As regards anomaly detection, the method stores two matrices in memory, the “whitening” matrix \(\Upphi^{-\frac{1}{2}} \in {\mathbb{R}}^{r \times r}\), and the rejector \(W \in {\mathbb{R}}^{(r-q)\times r}\). Given the recursive execution of the method, m additional variables are kept in memory, corresponding to the m recursive functions g t (i,0). For anomaly localization purposes, the m anomaly signatures \({\bf v}_k \in {\mathbb{R}}^{(r-q)\times 1}\) are also stored. This represents a total of \({\mathcal O}\left(r^2\right)\) variables in memory, where r is the number of links in the network. The computation of \(\Upphi^{-\frac{1}{2}}\) and W involves matrix multiplications and inversions, and thus the associated cost is \({\mathcal O}\left(r^3\right)\). There is an additional cost in the learning phase of the splines-based model, related to the tomogravity estimate used to construct the splines basis S. The cost of the tomogravity method is similar to that of the least-squares method, which implies \({\mathcal O}\left(m^3\right)\) operations to estimate an m × 1 TM. All these matrices are computed off-line during the learning phase and do not affect the scalability and on-line applicability of the method. In the on-line detection/localization phase, residuals u t  = W z t are computed and used to update the m recursive functions g t (i,0). Finally, the m functions s t (i) used for anomaly localization are computed. These steps involve approximately \({\mathcal O}\left(r^2\right)\) operations for anomaly detection and \({\mathcal O}\left(m^2\right)\) additional operations for anomaly localization.

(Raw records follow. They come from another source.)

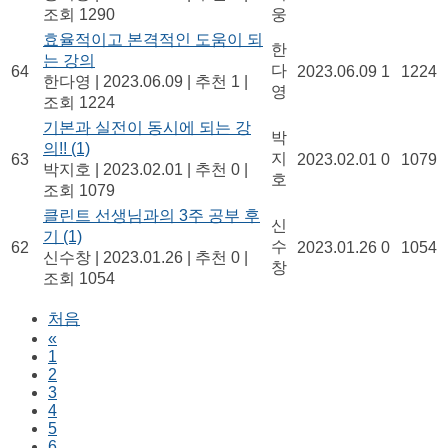
조회 1290
웅
효율적이고 본격적인 도움이 되
한
는 강의
다
64
2023.06.09
1
1224
한다영
|
2023.06.09
|
추천 1
|
영
조회 1224
기본과 실전이 동시에 되는 강
박
의!!
(1)
지
63
2023.02.01
0
1079
박지호
|
2023.02.01
|
추천 0
|
호
조회 1079
클린트 선생님과의 3주 공부 후
신
기
(1)
수
62
2023.01.26
0
1054
신수창
|
2023.01.26
|
추천 0
|
창
조회 1054
처음
«
1
2
3
4
5
6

To sum up, RRLB keeps in memory a total of \({\mathcal O}\left(r^2\right)\) variables and implies \({\mathcal O}\left(r^2 + m^2\right)\) operations for on-line anomaly execution. This analysis shows that the overheads of RRLB are quite low, and demonstrates that the method is easily scalable with the size of the network. All previous SRR approaches do not incur the overheads of RRLB, but they certainly provide higher MLU values or even become unfeasible in the event of volume anomalies (i.e. u max > 1), simply because there is no single routing configuration that can efficiently manage all possible traffic variations; it is clear from our study that some form of dynamism is necessary when faced with highly dynamic traffic.

7 Conclusions

In this paper, we addressed the routing optimization under traffic uncertainty problem. We introduced the Reactive Robust Routing approach, a proactive and reactive solution that not only deals with current dynamic traffic demands in a robust and efficient way, but also detects and localizes volume anomalies from aggregated links traffic measurements, improving network operation. We extended the robust routing technique to manage expected traffic variations by introducing the notion of time-varying uncertainty set, setting up a multi-hour robust routing scheme. This approach achieves better resource utilization than previous stable robust proposals in different scenarios. We introduced an original linear model to parameterize usual traffic behavior from widely available SNMP measurements. Compared to other traffic models, ours is not data-driven, a necessary property to achieve reliable results. In order to manage large and unexpected traffic variations, we presented a statistical algorithm to detect and localize volume anomalies in network traffic, using the proposed model to filter the anomaly-free traffic. This algorithm presents well-established optimality properties, which are extremely important to provide solid results. We proposed a novel approach that exploits both the Robust Routing paradigm and the localization ability of our detection/localization algorithm to optimally handle anomalous traffic variations. Contrary to traditional Dynamic Load Balancing algorithms, the load balancing extension of RRR does not present transient congestion behaviors, a necessary condition to apply dynamic routing in the practice.